Consigne: Pouvez-vous recopier le texte sur la leucémie myéloïde chronique en commençant par « Notre équipe s’intéresse » et en poursuivant jusqu'à « méthylation de l’ADN. », tout en changeant « équipe » en « groupe » ?

═══ Texte du document

Hétérogénéité intra-clonale

La Leucémie Myéloïde Chronique (LMC) est une hémopathie chronique développée après la survenue d’un évènement majeur de leucémogenèse : la translocation t(9;22). Ce chromosome anormal génère une protéine chimérique appelée BCR-ABL qui a une activité à tyrosine kinase constitutive. Des progrès majeurs ont été réalisés par le développement d’une thérapie ciblée inhibant cette activité tyrosine kinase : les Inhibiteurs de Tyrosine Kinase (ITK). Les progrès sont tels que l’objectif aujourd’hui pour cette hémopathie est de guérir le plus grand nombre de patients possible. Cependant, les ITK ont mis en évidence une hétérogénéité intra-clonale avec la persistante d’une sous-population cellulaire, considérée comme des cellules souches leucémiques responsables du maintien d’une maladie résiduelle chez la plupart des patients, et, chez ceux qui répondent de manière optimale, de la résurgence de la maladie chez la moitié d’entre eux à l’arrêt thérapeutique. Seuls 1 à 15 % des patients sont considérés à terme comme guéris.

Notre équipe s’intéresse à la caractérisation des cellules résistantes aux ITK. L’approche qui a été choisie est une approche épigénétique avec l’étude du profil de méthylation de l’ADN.

Nous avons ainsi pu démontrer qu’au diagnostic (à la phase précoce de la maladie), il existait déjà un profil de méthylation de l’ADN anormal et caractéristique de la Leucémie Myéloïde Chronique, mais non seulement ce profil est caractéristique mais au sein du clone, la sous-population CD34+ contenant les cellules immatures, présente un profil modifié et spécifique. Un protocole de recherche biologique est en cours, permettant d’identifier les anomalies de méthylation de l’ADN qui persisteraient /disparaitrait sous traitement par ITK par l’analyse des échantillons de moelle osseuse obtenue trois mois après le traitement, selon les recommandations de l’ELN.

══════
═══ Entrées répertoriées

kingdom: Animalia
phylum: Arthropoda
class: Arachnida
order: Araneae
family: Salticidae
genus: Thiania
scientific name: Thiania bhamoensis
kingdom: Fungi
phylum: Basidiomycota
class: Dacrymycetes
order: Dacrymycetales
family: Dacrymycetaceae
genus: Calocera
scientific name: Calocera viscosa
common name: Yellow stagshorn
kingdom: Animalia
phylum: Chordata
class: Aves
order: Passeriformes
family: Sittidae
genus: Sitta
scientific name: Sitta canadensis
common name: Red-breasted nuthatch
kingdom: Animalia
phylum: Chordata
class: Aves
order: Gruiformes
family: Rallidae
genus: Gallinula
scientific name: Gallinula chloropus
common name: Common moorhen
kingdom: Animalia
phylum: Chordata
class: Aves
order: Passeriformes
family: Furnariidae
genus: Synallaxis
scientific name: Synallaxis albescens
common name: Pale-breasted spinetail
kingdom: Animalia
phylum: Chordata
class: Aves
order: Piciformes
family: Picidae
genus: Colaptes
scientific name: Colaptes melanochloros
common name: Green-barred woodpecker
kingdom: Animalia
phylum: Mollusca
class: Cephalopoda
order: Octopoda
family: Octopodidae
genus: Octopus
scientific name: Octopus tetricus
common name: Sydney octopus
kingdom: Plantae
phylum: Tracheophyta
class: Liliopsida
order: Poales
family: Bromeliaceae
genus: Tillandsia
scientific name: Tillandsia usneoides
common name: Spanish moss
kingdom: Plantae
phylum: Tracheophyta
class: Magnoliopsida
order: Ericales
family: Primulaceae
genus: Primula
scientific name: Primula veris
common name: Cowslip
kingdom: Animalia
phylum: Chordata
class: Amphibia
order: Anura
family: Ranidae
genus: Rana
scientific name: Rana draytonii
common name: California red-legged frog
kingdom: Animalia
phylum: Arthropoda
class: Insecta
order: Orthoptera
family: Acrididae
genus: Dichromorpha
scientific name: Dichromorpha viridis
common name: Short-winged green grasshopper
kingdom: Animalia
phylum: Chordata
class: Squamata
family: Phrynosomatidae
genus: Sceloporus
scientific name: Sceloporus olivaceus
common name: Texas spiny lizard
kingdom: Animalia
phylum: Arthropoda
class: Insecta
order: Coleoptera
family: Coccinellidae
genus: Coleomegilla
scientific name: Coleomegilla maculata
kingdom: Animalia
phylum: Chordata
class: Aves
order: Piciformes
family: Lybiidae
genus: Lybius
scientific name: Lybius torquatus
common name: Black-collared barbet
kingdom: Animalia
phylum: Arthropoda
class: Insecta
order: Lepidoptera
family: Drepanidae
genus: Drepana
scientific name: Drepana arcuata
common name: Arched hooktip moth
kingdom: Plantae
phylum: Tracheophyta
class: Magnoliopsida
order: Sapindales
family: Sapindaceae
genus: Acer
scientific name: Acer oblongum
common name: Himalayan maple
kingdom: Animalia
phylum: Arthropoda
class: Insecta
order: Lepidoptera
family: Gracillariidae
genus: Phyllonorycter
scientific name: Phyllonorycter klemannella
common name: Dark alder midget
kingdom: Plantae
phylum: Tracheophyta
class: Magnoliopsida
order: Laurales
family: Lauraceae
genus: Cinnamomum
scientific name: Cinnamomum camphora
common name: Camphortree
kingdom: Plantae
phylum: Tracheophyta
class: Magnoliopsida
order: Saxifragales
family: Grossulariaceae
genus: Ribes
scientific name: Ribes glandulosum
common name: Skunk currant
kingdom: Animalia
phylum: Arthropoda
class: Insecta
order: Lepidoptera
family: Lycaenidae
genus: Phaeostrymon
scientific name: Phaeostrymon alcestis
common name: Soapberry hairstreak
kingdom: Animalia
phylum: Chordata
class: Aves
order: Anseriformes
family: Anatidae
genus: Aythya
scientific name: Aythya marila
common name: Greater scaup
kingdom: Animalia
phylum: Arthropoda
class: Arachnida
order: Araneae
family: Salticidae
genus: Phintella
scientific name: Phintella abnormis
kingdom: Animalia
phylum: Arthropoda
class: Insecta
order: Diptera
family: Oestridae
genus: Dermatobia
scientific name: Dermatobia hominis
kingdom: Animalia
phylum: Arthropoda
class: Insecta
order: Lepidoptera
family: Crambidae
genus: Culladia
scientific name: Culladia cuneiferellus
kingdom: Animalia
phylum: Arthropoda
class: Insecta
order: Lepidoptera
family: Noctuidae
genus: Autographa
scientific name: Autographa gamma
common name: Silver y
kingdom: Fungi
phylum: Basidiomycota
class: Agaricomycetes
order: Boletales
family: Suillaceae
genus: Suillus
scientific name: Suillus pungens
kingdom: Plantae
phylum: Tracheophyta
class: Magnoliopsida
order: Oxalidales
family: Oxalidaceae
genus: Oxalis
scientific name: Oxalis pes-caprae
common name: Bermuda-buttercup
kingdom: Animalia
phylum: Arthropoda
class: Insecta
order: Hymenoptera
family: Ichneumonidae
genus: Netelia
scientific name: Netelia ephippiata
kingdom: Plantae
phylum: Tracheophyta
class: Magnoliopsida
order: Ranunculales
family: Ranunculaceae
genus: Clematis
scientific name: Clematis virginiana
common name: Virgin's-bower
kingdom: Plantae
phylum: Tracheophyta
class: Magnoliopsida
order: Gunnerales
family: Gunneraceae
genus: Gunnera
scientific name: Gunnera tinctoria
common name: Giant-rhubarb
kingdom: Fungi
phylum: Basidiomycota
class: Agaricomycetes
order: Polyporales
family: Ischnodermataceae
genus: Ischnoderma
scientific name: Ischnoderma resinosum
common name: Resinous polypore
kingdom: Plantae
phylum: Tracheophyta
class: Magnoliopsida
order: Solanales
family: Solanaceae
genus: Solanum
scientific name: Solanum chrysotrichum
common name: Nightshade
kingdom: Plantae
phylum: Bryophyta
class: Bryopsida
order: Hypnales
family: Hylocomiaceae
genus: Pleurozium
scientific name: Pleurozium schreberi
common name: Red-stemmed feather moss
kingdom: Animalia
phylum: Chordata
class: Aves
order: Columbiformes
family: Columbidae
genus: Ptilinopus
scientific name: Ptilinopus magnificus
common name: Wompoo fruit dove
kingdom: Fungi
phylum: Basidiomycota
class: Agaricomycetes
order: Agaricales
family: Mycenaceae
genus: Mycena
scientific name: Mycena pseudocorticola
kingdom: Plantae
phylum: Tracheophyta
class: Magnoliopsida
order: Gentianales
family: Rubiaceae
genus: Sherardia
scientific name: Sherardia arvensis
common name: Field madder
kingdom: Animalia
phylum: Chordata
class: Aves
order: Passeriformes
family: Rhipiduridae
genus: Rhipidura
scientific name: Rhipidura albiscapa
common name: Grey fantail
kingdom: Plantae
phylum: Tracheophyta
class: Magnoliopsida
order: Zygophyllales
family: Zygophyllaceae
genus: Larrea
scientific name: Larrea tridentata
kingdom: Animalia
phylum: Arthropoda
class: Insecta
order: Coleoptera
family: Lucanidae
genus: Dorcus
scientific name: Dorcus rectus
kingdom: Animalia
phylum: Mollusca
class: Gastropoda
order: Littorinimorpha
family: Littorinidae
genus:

══════

Zone de réponse:
Notre groupe s’intéresse à la caractérisation des cellules résistantes aux ITK. L’approche qui a été choisie est une approche épigénétique avec l’étude du profil de méthylation de l’ADN.